#### Your goal
From the line with "In case you" through the final line, please write out the listing exactly, including both of those lines.

#### Dataset extract
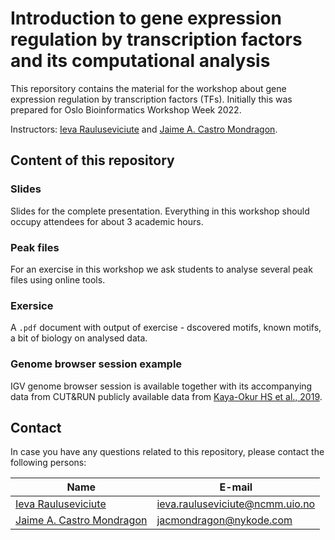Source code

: # Introduction to gene expression regulation by transcription factors and its computational analysis #

This reporsitory contains the material for the workshop about gene expression regulation by transcription factors (TFs). Initially this was prepared for Oslo Bioinformatics Workshop Week 2022.

Instructors: [Ieva Rauluseviciute](ievarau.github.io) and [Jaime A. Castro Mondragon](https://jaimicore.github.io/).

## Content of this repository ##

### Slides ###

Slides for the complete presentation. Everything in this workshop should occupy attendees for about 3 academic hours.

### Peak files ###

For an exercise in this workshop we ask students to analyse several peak files using online tools.

### Exersice ###

A `.pdf` document with output of exercise - dscovered motifs, known motifs, a bit of biology on analysed data.

### Genome browser session example ###

IGV genome browser session is available together with its accompanying data from CUT&RUN publicly available data from [Kaya-Okur HS et al., 2019](https://pubmed.ncbi.nlm.nih.gov/31036827/).

## Contact ##

In case you have any questions related to this repository, please contact the following persons:

|  Name                                                     | E-mail                          |
| ----------------------------------------------------------|---------------------------------|
| [Ieva Rauluseviciute](https://ievarau.github.io)                  | ieva.rauluseviciute@ncmm.uio.no |
| [Jaime A. Castro Mondragon](https://jaimicore.github.io/) | jacmondragon@nykode.com         |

#### Output
In case you have any questions related to this repository, please contact the following persons:

|  Name                                                     | E-mail                          |
| ----------------------------------------------------------|---------------------------------|
| [Ieva Rauluseviciute](https://ievarau.github.io)                  | ieva.rauluseviciute@ncmm.uio.no |
| [Jaime A. Castro Mondragon](https://jaimicore.github.io/) | jacmondragon@nykode.com         |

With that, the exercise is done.